* _REQUIREMENT 1_: Tally the lines of the rows that contain the string "behind", counting case as significant, and give only the number.

*** Opening of TEXT PROVIDED ***

POMPANO BEACH–One church. Multiple languages. One gospel.

Planted as a church to reach Brazilians, New Hope Brazilian Baptist Church in Pompano Beach today has attendees who speak Portuguese, Spanish and English. Pastor Emanuel Carvalho, a native Brazilian who has been in America for five years, preaches his sermon each Sunday in his native Portuguese and attendees can listen to the sermon in English on headsets.

Carvalho and his wife, Jessica, originally arrived in Florida for what they thought would be six months. Their mission: to help New Hope Brazilian Baptist Church get back on its feet after experiencing some challenging circumstances and setbacks. Carvalho was the last of three Brazilian pastors who had been asked to serve the struggling church for six months each. Carvalho’s six months turned into five years, and New Hope Brazilian Baptist Church, through its partnership with Send Network Florida and the Florida Baptist Convention, has done more than just get back on its feet. It is moving forward with strategic intentionality.

*** Close of TEXT PROVIDED ***
*** Opening of ENTRIES SUPPLIED ***

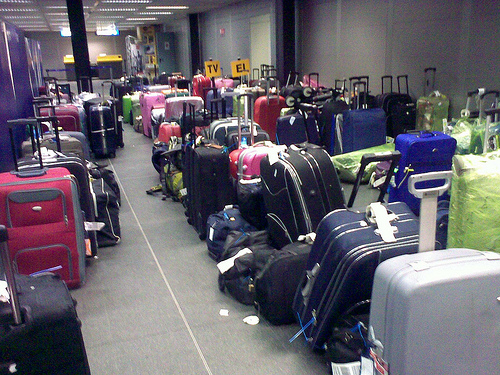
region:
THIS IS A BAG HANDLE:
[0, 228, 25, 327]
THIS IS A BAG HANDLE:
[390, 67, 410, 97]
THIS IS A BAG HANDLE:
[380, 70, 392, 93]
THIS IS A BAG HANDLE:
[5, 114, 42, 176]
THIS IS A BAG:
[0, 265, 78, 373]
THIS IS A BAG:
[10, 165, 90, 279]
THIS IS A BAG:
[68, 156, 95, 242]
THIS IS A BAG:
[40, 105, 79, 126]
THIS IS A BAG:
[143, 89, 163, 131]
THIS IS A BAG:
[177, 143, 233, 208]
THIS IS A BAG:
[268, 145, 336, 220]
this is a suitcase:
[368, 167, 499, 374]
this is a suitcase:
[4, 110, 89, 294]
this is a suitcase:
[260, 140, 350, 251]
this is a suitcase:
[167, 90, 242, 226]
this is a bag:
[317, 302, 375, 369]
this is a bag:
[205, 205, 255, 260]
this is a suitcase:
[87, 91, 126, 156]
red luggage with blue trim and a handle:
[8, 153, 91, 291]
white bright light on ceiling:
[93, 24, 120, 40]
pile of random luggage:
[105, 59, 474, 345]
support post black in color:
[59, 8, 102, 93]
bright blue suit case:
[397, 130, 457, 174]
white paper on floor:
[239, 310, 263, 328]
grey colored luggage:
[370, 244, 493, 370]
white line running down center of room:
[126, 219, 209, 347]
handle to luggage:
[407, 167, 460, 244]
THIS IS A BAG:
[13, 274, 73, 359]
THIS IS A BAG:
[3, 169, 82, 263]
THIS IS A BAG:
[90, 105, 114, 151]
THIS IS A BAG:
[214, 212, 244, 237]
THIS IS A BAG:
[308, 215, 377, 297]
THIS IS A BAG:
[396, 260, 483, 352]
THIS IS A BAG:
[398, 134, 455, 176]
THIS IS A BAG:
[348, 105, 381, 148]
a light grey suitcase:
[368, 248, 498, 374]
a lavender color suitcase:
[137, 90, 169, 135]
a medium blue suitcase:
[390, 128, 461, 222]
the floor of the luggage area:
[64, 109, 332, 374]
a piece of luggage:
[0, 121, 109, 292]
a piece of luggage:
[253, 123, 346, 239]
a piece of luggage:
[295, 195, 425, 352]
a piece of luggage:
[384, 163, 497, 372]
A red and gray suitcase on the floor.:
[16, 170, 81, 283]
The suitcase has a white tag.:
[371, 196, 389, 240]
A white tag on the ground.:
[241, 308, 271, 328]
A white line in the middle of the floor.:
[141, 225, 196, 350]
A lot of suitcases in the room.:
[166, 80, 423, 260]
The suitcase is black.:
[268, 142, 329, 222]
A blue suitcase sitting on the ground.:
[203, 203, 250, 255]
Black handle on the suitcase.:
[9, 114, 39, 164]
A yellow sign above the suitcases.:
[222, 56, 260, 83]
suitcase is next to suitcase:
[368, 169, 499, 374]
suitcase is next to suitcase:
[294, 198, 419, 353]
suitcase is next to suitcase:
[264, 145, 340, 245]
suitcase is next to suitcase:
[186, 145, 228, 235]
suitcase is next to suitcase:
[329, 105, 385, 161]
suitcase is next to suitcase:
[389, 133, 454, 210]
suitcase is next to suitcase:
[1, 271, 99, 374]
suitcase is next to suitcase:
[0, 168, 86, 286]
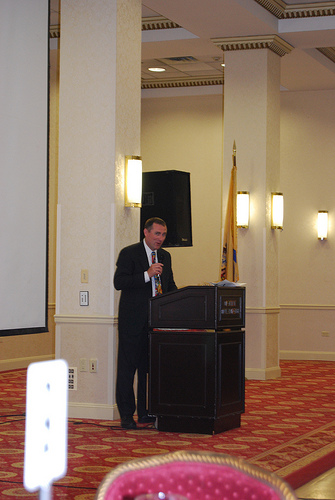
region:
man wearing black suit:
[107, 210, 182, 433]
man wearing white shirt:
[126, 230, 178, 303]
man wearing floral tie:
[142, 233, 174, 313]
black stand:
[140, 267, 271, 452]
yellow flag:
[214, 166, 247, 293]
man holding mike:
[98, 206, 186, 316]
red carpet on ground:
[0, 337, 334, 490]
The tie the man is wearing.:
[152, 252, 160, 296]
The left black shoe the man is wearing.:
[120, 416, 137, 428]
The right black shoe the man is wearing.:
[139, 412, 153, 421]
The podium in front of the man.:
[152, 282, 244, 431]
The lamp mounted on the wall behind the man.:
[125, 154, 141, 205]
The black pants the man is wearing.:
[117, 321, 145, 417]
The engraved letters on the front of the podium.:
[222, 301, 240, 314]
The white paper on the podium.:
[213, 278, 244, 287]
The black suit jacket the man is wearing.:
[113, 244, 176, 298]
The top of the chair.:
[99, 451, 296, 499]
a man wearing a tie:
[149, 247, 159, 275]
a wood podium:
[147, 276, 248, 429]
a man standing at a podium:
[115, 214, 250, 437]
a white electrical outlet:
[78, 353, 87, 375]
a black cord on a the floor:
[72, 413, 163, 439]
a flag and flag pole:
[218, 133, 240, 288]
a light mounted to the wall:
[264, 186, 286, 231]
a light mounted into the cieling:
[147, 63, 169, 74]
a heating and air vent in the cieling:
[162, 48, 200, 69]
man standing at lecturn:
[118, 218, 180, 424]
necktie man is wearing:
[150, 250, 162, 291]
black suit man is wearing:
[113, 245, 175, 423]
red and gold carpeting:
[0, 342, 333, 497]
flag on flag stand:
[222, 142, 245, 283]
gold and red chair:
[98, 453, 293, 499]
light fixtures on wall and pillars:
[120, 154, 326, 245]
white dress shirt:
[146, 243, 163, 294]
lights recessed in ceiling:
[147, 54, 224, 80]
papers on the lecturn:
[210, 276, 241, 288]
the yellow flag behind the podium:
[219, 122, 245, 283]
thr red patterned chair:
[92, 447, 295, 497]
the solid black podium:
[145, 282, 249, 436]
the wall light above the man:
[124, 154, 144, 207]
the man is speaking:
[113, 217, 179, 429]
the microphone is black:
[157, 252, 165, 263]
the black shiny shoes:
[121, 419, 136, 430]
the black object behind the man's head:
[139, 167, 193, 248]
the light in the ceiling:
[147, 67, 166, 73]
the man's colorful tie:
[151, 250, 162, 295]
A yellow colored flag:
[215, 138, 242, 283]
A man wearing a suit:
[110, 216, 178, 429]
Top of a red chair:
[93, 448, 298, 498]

*** Close of ENTRIES SUPPLIED ***

* _REQUIREMENT 2_: Using the passage about New Hope Brazilian Baptist Church, say yes or no to whether each statement agrees with it, and quote the deciding words: (a) Carvalho has been in America for five years. (b) Carvalho preaches his Sunday sermon in Spanish. (c) Carvalho was the first of three Brazilian pastors asked to serve the church.

* _ANSWER SECTION 1_: 3

* _ANSWER SECTION 2_:
(a) Yes: "a native Brazilian who has been in America for five years"
(b) No: "preaches his sermon each Sunday in his native Portuguese"
(c) No: "Carvalho was the last of three Brazilian pastors"